Output the data verbatim, minus the images.

= PROVIDED RECORDS =

***

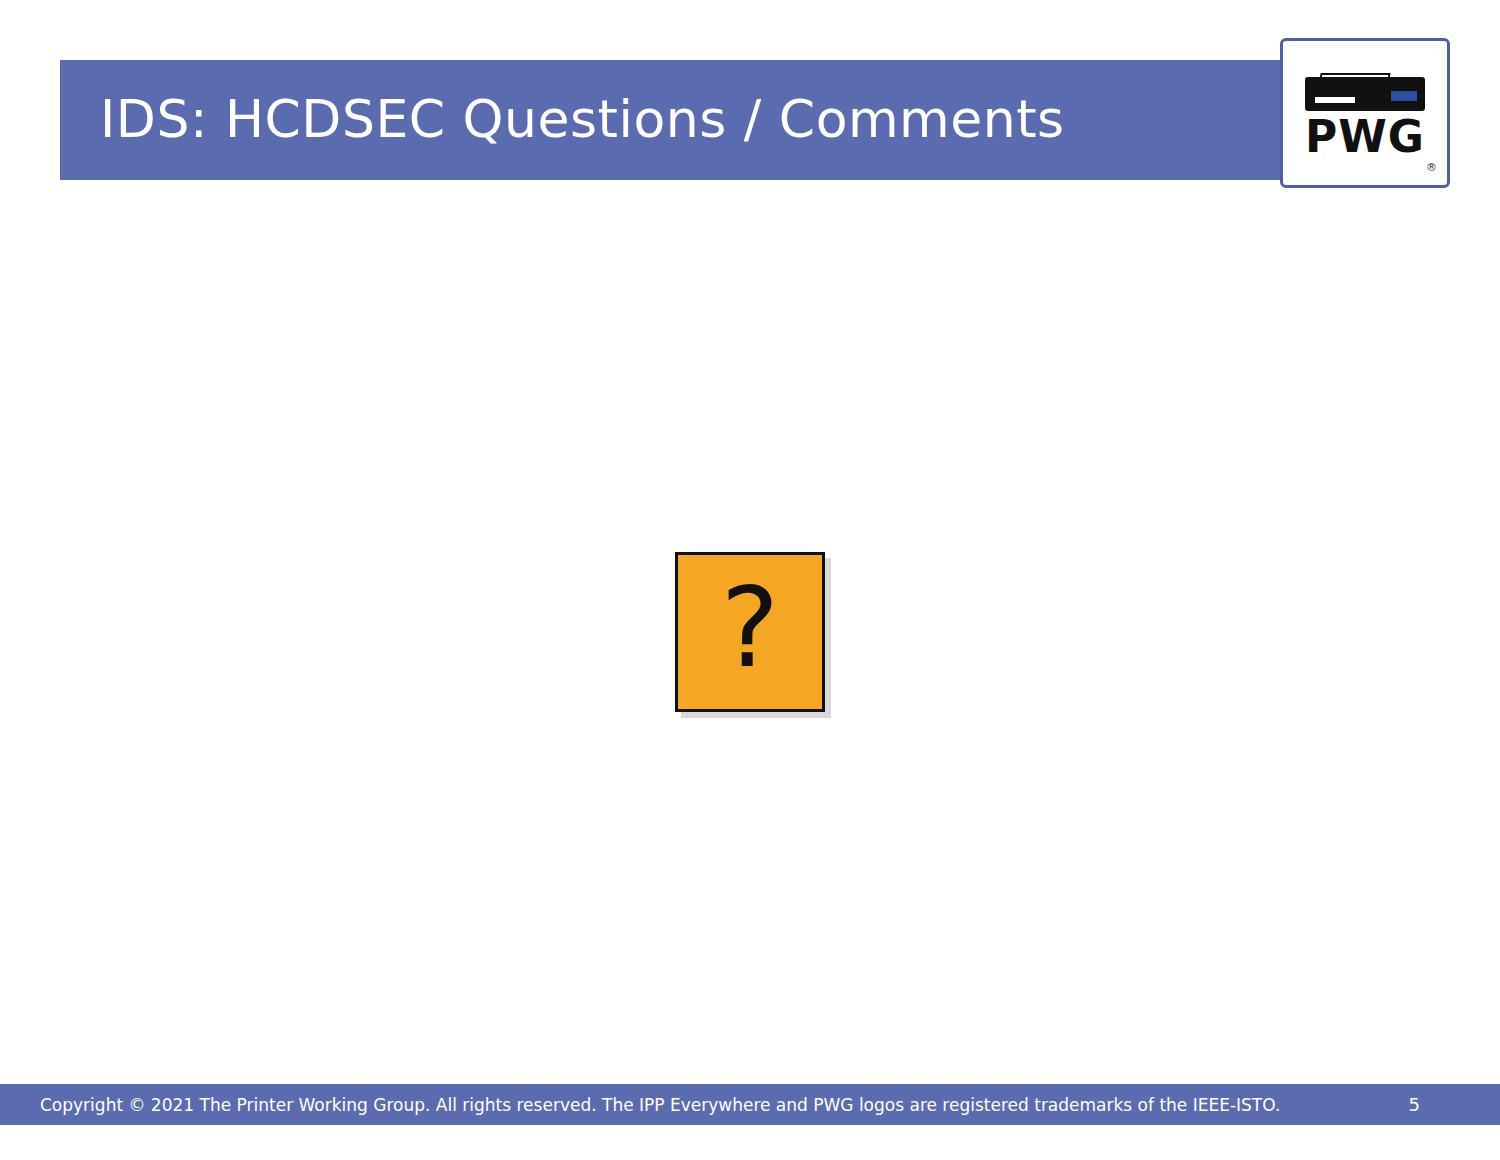IDS: HCDSEC Questions / Comments
PWG
®
?
Copyright © 2021 The Printer Working Group. All rights reserved. The IPP Everywhere and PWG logos are registered trademarks of the IEEE-ISTO.
5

***

= REPLY TO THE EXERCISE =
IDS: HCDSEC Questions / Comments
PWG
®
?
Copyright © 2021 The Printer Working Group. All rights reserved. The IPP Everywhere and PWG logos are registered trademarks of the IEEE-ISTO.
5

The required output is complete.